### Work to be completed
Please reproduce, without any changes, the lines of the data from the line with "Sergio ‘Checo’ Pérez logró su" up to and including the line with "coronado en el Gran Premio de Mónaco.".

### Data for this exercise

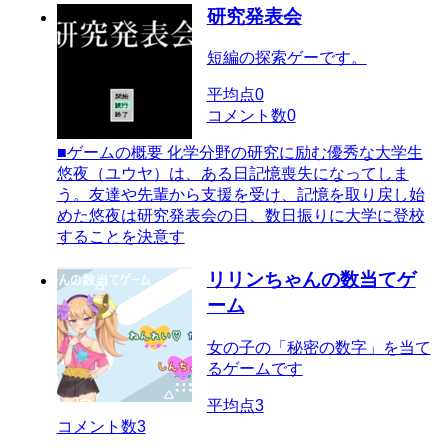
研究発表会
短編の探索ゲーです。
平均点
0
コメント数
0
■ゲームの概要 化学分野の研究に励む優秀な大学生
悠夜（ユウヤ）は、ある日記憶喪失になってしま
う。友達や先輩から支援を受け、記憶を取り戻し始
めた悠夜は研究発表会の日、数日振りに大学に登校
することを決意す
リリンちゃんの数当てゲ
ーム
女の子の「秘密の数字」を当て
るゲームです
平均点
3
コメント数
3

---

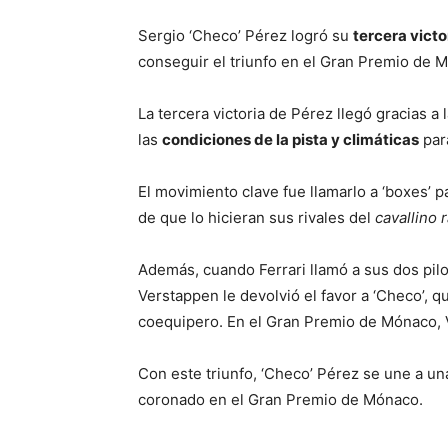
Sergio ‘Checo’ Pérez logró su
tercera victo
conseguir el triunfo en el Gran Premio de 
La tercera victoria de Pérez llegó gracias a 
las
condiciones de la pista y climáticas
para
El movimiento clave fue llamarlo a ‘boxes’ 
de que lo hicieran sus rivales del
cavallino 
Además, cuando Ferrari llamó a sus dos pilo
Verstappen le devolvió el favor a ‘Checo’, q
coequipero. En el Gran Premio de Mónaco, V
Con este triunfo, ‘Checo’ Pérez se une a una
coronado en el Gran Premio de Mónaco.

### Reply to the task
Sergio ‘Checo’ Pérez logró su
tercera victo
conseguir el triunfo en el Gran Premio de 
La tercera victoria de Pérez llegó gracias a 
las
condiciones de la pista y climáticas
para
El movimiento clave fue llamarlo a ‘boxes’ 
de que lo hicieran sus rivales del
cavallino 
Además, cuando Ferrari llamó a sus dos pilo
Verstappen le devolvió el favor a ‘Checo’, q
coequipero. En el Gran Premio de Mónaco, V
Con este triunfo, ‘Checo’ Pérez se une a una
coronado en el Gran Premio de Mónaco.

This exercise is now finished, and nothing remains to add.